Exports in August Increased Marginally Due to Global Headwinds and
supply-side disruptions because of Geo-political Uncertainties, says FIEO
President
[FIEO
Press Release/14.09.2022]
Responding to the
monthly Trade Data for August 2022, FIEO President, Dr A Sakthivel said that
exports of USD 33.92 billion with a marginal increase of 1.62 percent, has been
mainly because of the headwinds in global trade and the fact that inventories are
very high across the world. Supply side disruptions due to Russia-Ukraine and
China-Taiwan crisis and inflation plaguing almost all the economies as the
purchasing power has also dwindled, affecting the off-take and thus the demand
is also showing signs of slowdown. However, the demand for low-value products
is increasing, helping our MSMEs, added Dr A Sakthivel. FIEO President is also
of the view that as buyers are moving from China, both as China is becoming
costlier and less reliable with a zero Covid tolerance policy and as anti-China
sentiments are gaining ground day-by-day, which itself is a very positive
development in the medium to long-term.
The Indian economy
piping the UK to become the fifth largest economy has also come as a booster
and will further add to the enthusiasm of the trade and industry allowing them
to perform in such challenging situations.
FIEO Chief reiterated
that the slowdown in major economies across the world including China will
further affect the overall forecast for the global growth process.

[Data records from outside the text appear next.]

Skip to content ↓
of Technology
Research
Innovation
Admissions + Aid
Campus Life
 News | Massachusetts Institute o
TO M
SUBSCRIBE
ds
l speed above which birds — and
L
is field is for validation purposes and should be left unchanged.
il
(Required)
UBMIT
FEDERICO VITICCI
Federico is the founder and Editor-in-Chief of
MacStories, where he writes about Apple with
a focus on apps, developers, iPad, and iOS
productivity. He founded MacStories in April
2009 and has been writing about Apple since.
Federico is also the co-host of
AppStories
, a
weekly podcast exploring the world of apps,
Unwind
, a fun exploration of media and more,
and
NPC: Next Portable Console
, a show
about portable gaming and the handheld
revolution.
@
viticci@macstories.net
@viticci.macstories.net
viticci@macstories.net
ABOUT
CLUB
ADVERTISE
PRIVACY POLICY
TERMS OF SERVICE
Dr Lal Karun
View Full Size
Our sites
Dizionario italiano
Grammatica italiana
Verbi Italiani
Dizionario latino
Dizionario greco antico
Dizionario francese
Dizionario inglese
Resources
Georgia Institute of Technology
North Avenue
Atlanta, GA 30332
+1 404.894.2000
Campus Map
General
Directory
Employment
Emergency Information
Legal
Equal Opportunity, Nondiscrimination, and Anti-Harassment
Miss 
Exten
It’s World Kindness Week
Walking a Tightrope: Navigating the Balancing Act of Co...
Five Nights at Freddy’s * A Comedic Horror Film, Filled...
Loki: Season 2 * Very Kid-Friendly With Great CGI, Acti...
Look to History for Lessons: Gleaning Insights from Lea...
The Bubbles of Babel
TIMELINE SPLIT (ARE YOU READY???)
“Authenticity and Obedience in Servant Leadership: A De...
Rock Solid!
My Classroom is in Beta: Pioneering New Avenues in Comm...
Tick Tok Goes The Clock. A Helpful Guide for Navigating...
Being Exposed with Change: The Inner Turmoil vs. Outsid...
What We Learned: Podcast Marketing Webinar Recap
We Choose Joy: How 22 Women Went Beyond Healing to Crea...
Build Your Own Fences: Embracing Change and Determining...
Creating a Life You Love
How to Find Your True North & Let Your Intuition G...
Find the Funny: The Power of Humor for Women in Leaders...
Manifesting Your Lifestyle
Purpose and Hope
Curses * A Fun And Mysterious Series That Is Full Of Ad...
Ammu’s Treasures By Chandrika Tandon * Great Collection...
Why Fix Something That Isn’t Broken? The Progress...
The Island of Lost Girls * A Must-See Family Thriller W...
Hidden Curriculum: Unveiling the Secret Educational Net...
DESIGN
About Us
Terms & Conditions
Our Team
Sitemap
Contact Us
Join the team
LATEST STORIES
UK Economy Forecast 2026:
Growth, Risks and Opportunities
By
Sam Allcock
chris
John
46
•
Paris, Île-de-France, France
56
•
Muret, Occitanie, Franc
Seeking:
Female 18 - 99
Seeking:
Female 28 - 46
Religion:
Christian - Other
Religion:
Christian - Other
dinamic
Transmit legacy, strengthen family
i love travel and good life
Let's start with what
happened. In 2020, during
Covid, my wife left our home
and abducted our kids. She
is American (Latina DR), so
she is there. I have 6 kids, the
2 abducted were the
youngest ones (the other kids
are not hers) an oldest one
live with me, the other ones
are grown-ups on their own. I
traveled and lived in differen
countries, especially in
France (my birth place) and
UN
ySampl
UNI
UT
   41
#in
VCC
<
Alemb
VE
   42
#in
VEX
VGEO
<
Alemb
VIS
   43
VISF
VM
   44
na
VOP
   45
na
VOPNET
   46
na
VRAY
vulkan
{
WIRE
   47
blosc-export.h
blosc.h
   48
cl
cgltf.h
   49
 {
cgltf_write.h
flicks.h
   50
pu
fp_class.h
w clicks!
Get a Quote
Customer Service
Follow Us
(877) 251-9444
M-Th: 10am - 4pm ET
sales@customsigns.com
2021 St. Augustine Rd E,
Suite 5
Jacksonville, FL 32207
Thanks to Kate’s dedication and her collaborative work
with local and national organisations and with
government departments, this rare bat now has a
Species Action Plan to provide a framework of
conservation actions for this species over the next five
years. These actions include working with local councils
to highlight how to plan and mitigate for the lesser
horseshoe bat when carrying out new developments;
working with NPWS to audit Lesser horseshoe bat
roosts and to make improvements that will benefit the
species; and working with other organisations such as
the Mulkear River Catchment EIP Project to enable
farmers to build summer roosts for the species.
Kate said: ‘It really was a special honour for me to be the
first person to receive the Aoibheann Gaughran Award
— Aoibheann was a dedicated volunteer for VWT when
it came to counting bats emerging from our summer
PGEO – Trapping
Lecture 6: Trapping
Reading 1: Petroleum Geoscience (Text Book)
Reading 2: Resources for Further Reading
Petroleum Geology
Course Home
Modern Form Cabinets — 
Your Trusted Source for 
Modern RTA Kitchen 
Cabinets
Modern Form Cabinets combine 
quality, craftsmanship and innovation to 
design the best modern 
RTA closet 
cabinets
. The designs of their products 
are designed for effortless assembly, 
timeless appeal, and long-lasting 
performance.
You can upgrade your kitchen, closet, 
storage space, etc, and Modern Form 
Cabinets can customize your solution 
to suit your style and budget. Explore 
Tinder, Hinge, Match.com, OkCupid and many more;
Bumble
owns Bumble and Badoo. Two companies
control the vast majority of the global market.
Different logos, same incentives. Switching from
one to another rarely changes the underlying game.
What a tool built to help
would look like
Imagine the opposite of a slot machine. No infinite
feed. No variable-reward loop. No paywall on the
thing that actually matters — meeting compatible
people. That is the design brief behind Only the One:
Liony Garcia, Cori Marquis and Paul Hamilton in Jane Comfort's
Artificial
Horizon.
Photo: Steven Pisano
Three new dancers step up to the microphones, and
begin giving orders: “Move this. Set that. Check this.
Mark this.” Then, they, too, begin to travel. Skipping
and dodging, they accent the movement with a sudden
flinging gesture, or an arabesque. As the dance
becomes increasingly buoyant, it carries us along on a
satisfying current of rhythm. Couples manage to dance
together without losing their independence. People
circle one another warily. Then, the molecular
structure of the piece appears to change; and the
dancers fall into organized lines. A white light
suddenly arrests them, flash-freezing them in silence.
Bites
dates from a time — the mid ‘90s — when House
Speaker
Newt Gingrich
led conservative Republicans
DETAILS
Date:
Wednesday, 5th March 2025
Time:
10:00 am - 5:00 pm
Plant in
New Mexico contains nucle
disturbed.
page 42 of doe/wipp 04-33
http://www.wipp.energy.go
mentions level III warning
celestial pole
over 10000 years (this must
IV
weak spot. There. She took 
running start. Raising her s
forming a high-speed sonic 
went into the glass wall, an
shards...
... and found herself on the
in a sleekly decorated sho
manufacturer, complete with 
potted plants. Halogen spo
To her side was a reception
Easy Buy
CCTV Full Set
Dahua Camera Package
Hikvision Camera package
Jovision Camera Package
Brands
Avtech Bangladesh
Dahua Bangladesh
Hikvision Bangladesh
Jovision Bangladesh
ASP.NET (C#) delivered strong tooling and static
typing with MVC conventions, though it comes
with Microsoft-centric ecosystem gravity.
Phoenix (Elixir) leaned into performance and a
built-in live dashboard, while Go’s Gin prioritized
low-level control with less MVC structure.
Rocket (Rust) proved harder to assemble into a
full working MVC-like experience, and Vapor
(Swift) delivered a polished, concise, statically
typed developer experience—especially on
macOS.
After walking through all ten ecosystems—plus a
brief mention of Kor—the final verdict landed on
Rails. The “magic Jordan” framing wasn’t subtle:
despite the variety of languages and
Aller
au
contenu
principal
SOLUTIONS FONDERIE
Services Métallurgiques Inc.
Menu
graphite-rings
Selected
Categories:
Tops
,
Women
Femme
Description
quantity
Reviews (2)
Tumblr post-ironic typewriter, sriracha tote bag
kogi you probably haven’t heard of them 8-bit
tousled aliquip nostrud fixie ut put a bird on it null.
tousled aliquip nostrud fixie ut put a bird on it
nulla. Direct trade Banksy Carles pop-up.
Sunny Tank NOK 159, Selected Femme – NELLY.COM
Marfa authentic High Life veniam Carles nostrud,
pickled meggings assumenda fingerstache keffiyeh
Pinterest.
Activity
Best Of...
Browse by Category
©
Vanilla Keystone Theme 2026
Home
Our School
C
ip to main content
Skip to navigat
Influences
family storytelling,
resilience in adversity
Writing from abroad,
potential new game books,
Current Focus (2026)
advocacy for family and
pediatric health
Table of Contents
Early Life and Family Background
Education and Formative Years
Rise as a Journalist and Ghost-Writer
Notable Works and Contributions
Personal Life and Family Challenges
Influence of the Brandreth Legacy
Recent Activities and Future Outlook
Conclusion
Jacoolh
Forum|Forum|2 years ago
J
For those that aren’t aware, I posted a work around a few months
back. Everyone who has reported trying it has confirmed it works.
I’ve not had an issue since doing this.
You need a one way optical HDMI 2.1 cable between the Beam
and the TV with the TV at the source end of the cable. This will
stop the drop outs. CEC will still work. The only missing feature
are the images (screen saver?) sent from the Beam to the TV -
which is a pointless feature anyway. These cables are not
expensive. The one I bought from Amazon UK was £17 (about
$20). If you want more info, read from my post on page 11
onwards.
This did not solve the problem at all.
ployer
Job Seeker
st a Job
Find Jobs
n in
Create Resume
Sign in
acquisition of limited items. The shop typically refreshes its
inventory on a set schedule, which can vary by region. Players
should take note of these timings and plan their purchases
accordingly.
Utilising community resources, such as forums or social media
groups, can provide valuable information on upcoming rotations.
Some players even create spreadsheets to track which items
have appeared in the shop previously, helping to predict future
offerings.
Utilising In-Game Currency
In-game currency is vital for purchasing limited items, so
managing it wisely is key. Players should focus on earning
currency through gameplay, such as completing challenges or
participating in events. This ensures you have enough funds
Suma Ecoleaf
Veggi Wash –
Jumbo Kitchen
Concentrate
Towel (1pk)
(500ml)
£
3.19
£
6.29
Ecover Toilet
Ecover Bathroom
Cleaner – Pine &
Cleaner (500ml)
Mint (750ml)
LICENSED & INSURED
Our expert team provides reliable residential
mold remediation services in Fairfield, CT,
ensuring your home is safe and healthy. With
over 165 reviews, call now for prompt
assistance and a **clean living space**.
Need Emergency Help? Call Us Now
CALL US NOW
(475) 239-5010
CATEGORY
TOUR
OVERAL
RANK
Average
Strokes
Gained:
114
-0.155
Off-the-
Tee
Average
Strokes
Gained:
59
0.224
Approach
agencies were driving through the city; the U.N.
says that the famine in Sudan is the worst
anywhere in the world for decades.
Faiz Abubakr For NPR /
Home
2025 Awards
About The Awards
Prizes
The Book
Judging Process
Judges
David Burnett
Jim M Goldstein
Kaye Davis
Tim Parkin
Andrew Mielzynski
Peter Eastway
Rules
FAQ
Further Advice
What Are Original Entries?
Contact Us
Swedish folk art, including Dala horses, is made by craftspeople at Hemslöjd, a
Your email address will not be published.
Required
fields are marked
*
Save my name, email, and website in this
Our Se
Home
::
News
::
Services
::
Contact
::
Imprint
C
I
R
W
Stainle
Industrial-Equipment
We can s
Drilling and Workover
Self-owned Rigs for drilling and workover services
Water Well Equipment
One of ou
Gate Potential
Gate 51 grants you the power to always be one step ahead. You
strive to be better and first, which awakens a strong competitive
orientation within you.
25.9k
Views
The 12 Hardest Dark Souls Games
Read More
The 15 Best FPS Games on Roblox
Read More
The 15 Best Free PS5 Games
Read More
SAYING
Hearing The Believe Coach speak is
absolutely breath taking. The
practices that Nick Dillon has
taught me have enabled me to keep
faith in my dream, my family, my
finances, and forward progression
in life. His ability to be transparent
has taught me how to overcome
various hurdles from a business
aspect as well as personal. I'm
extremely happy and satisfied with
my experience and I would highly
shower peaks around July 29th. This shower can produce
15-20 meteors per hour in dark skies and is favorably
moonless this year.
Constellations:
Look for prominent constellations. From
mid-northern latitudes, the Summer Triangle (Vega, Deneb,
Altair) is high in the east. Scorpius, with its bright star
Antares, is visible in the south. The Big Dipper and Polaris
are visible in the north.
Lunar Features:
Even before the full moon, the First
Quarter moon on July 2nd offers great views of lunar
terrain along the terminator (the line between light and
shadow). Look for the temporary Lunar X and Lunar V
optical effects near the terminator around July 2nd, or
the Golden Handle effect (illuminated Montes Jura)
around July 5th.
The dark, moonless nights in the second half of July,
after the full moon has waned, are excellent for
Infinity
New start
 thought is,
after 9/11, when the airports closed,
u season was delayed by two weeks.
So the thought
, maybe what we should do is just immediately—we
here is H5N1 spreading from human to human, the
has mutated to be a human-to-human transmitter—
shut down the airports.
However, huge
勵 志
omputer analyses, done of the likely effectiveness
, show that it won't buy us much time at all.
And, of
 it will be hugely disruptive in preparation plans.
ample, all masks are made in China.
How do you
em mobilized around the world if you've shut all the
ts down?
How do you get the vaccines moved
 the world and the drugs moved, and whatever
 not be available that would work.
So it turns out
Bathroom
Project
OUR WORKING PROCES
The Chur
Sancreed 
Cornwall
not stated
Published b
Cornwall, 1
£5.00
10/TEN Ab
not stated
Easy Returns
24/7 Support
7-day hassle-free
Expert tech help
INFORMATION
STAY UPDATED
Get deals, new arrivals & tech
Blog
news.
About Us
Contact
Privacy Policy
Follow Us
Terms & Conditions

The export
figures have also been affected as the prices of most of the metal and
commodities are falling, which has resulted in value-wise export realization.
However, merchandise exports during April-August 2022-23 were USD 193.51 billion
with an increase of 17.68 percent over USD 164.44 billion in April-August
2021-22 continue to showcase the strength of the exports sector amidst
challenging ongoing geo-political and rising global uncertainties.
FIEO President said
that the top sectors, which led the exports growth during the first 5-months of
the fiscal were Petroleum Products, Engineering Goods, Organic & Inorganic
Chemicals, Drugs and Pharmaceuticals, Electronic Goods, RMG of all Textiles,
Gems & Jewellery and Rice. Labour-intensive sectors also contributed to the
exports basket, which is a good sign, further helping job creation in the
country.
Dr A Sakthivel
further reiterated that the benefits of the newly signed FTAs and the PLI
Scheme will further help us in building as we continue to move ahead during the
fiscal.
Imports growth of
about 37.28 percent during the month is of concern and has been mainly on
account of Petroleum Products; Coal, Coke and Briquettes; Electronic Goods;
Machinery, electrical & non-electrical; Organic and Inorganic Chemicals and
Pearls, precious & Semi-precious stones; Artificial resins, plastic
materials, etc.; Vegetable Oil and Iron & Steel besides other items may be
looked into. Crude prices have also added to the import bill of Petroleum
Products, thereby to the import basket of the country added Dr Sakthivel. He
assured that the industry is working to reduce imports by augmenting
production.
FIEO President is of
the view that the government has announced a slew of measures to support
exports, however, there is a need to support exports through enhancing credit
limit under ECLGS by 25%, extending repayment period under ECLGS by one year,
expanding subvention under Interest Equalisation Scheme, augmenting container
manufacturing, developing an Indian Shipping Line of global repute, increasing
the validity of RoSCTL and RoDTEP
scrips to 24 months and link transferability with realisation, extend RoDTEP to EOUs, SEZ and Advance Authorisation, expand
usages of RoDTEP and RoSCTL
scrips and logistics support for the sector looking at the higher freight cost.